10 April 2015

Eulogy to James Dean

On 8 October 1955, James Dean's funeral service was held at the Back Creek Friends Church in Fairmount, Indiana. It was the largest funeral in the history of Fairmount with 3000 people attending (1000 more than the town's entire population). But except for Jack Simmons -- Dean's good friend and actor who played a bit part in Rebel without a Cause -- hardly anyone of Dean's Hollywood friends or colleagues was there (Elizabeth Taylor, who had collapsed after the tragic news, was in the hospital and had sent flowers). Dean's former high school friends were the ones who carried his coffin and brought him to his last resting place, close to the farm where he had lived with his uncle, aunt and cousins.

James Dean photographed by Sid Avery (above). Below: this may be the last photograph taken of Dean before he crashed his sports car on 30 September 1955.

The document for this post is not a letter but the original eulogy delivered at the funeral by Pastor Xen Harvey; it ends with the prophetic words: "The career of James Dean has not ended, it has just begun."

Image: heritage auctions (reproduced with permission)

Transcript:

The Life of James Dean-- A Drama in Three Acts

I shall always remember the life of James Dean as a drama in 3 acts. Act I was his boyhood and youth. Act II represents the career that gained national prominence. And Act III is the new life into which he has just entered. Here in Fairmount, it was in the very first act of this drama that we learned to love James Dean. We loved him as a small boy in and out of town; we loved him when he was fast breaking with the basketball team; we loved him in the lean, hungry years of his career; and we loved him as he stood on the mountain peak of success.

We loved him so much, it is a bit difficult for us to be understanding with those who, in the emptyness [sic] of their lives, and the littleness of their spirits, have come only out of curiosity, to look and to stare. However, in contrast to this, we appreciate deeply all of you who have come because you, too, learned to love him along the way. We know you came to share our sorrow and we humbly thank you. Also, we find it hard to be charitable with publicity hungry, amateur psychologists, who have entertained themselves psychoanalyzing our boy. Because we knew him as a normal boy, who did the things normal boys do. He was part of a good solid home in the community where understanding people live. He was loved by the members of that home, and he loved them in turn. He was not brooding, or weird, or sullen, or even odd. He was fun loving and too busy living to sulk.

Though he was a normal boy, he had an extra measure of energy and talent. What energy he had! On the basketball court he didn't have the physical equipment to be a basketball star. But what he lacked in stature he made up in fighting spirit. He was one of the teams leading scorers just because of his great energy and drive.

With affection, we remember how he hustled that little English motorcycle around town in high school days.

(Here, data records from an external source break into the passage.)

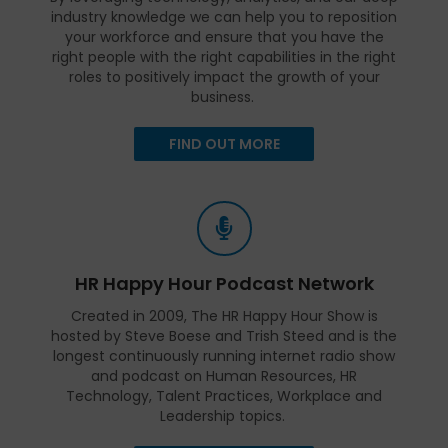
industry knowledge we can help you to reposition
your workforce and ensure that you have the
right people with the right capabilities in the right
roles to positively impact the growth of your
business.
FIND OUT MORE
HR Happy Hour Podcast Network
Created in 2009, The HR Happy Hour Show is
hosted by Steve Boese and Trish Steed and is the
longest continuously running internet radio show
and podcast on Human Resources, HR
Technology, Talent Practices, Workplace and
Leadership topics.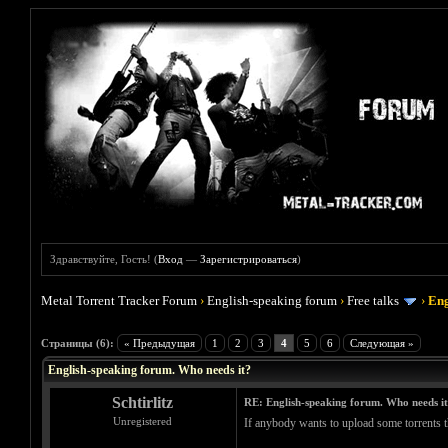
Здравствуйте, Гость! (
Вход
—
Зарегистрироваться
)
Metal Torrent Tracker Forum
›
English-speaking forum
›
Free talks
›
Eng
Голосов: 0 - Средняя оценка: 0
1
2
3
4
5
Страницы (6):
« Предыдущая
1
2
3
4
5
6
Следующая »
English-speaking forum. Who needs it?
Schtirlitz
RE: English-speaking forum. Who needs i
Unregistered
If anybody wants to upload some torrents th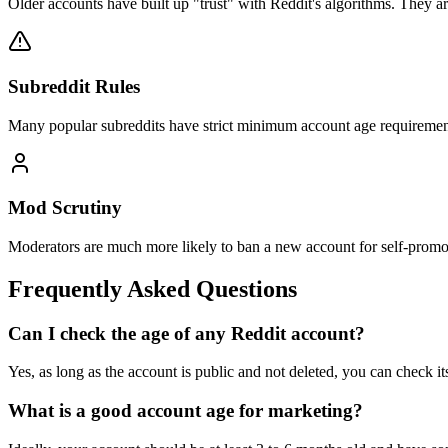
Older accounts have built up "trust" with Reddit's algorithms. They are 
Subreddit Rules
Many popular subreddits have strict minimum account age requirement
Mod Scrutiny
Moderators are much more likely to ban a new account for self-promot
Frequently Asked Questions
Can I check the age of any Reddit account?
Yes, as long as the account is public and not deleted, you can check its
What is a good account age for marketing?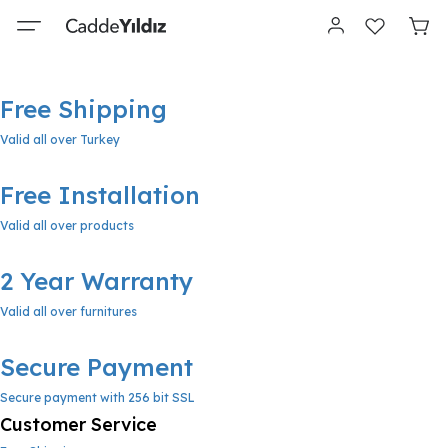
Free Shipping
Valid all over Turkey
Free Installation
Valid all over products
2 Year Warranty
Valid all over furnitures
Secure Payment
Secure payment with 256 bit SSL
Customer Service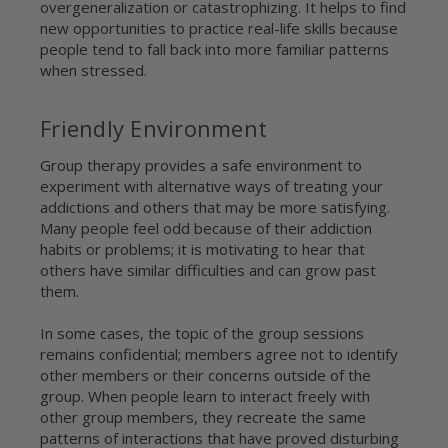
overgeneralization or catastrophizing. It helps to find
new opportunities to practice real-life skills because
people tend to fall back into more familiar patterns
when stressed.
Friendly Environment
Group therapy provides a safe environment to
experiment with alternative ways of treating your
addictions and others that may be more satisfying.
Many people feel odd because of their addiction
habits or problems; it is motivating to hear that
others have similar difficulties and can grow past
them.
In some cases, the topic of the group sessions
remains confidential; members agree not to identify
other members or their concerns outside of the
group. When people learn to interact freely with
other group members, they recreate the same
patterns of interactions that have proved disturbing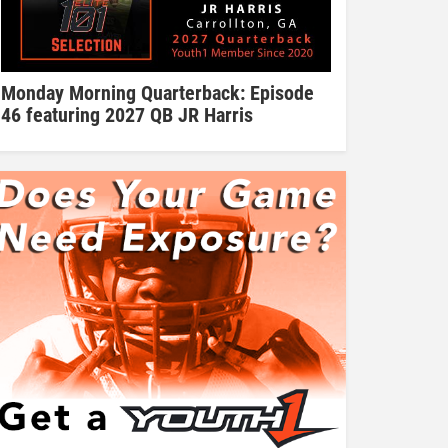
Monday Morning Quarterback: Episode
46 featuring 2027 QB JR Harris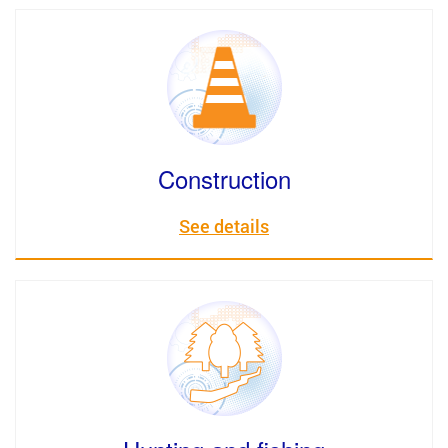
Construction
See details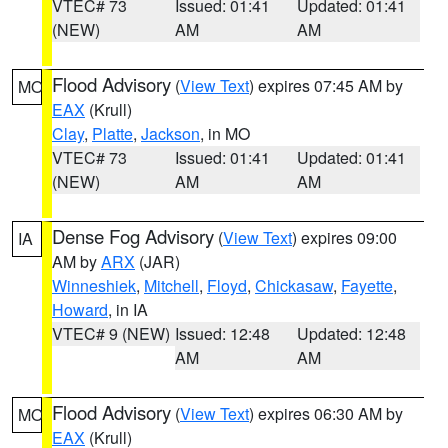
VTEC# 73
Issued: 01:41
Updated: 01:41
(NEW)
AM
AM
Flood Advisory
(
View Text
) expires 07:45 AM by
MO
EAX
(Krull)
Clay
,
Platte
,
Jackson
, in MO
VTEC# 73
Issued: 01:41
Updated: 01:41
(NEW)
AM
AM
Dense Fog Advisory
(
View Text
) expires 09:00
IA
AM by
ARX
(JAR)
Winneshiek
,
Mitchell
,
Floyd
,
Chickasaw
,
Fayette
,
Howard
, in IA
VTEC# 9 (NEW)
Issued: 12:48
Updated: 12:48
AM
AM
Flood Advisory
(
View Text
) expires 06:30 AM by
MO
EAX
(Krull)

That motorcycle had a rough existence. When Jimmy was riding it, he was always in a hurry. 

When we speak of his talent, we naturally think of the theater. But his talent was not limited to acting. He was interested in all the arts. Much has been said of his interest in bull fighting, but it is only right that you know he was a serious amateur sculptor.  You know of the bongo drums, but you should know he was devoted to the best in classical music. He enjoyed also the best in fine literature and was a student of philosophy. He could discuss intelligently the great philosophers and their schools of thought, Wm. James pragmatism for example.

But for all of his interest in the other arts, the theater was his first love. James Dean was an actor. He was an actor in the noblest meaning attached to the term. He lived with the characters he portrayed. He was so sensitive he suffered when they suffered, brooded when they brooded, and rejoiced when they rejoiced. He was the master of his profession.

Like other masters of his art, he took the values of all good literature and multiplied them time upon time. To some he brought rest and relaxation and to others hope and challenge.

Just a word in regard to the worthiness of his profession. In days gone by when the church was all powerful politically, it would reach out with its long arm of censorship and ban the theater entirely. But the agency that always brought back the theater was the church. It was needed, not only to dramatize that scene that happened so long ago in Galilee, but to make vivid the lessons that the best of literature has to teach.

To those of you who were closest to James Dean, remember that this God of whom we speak, is more than trustworthy and can be trusted with your loved one. The career of James Dean has not ended, it has just begun. And remember, God himself is directing the production.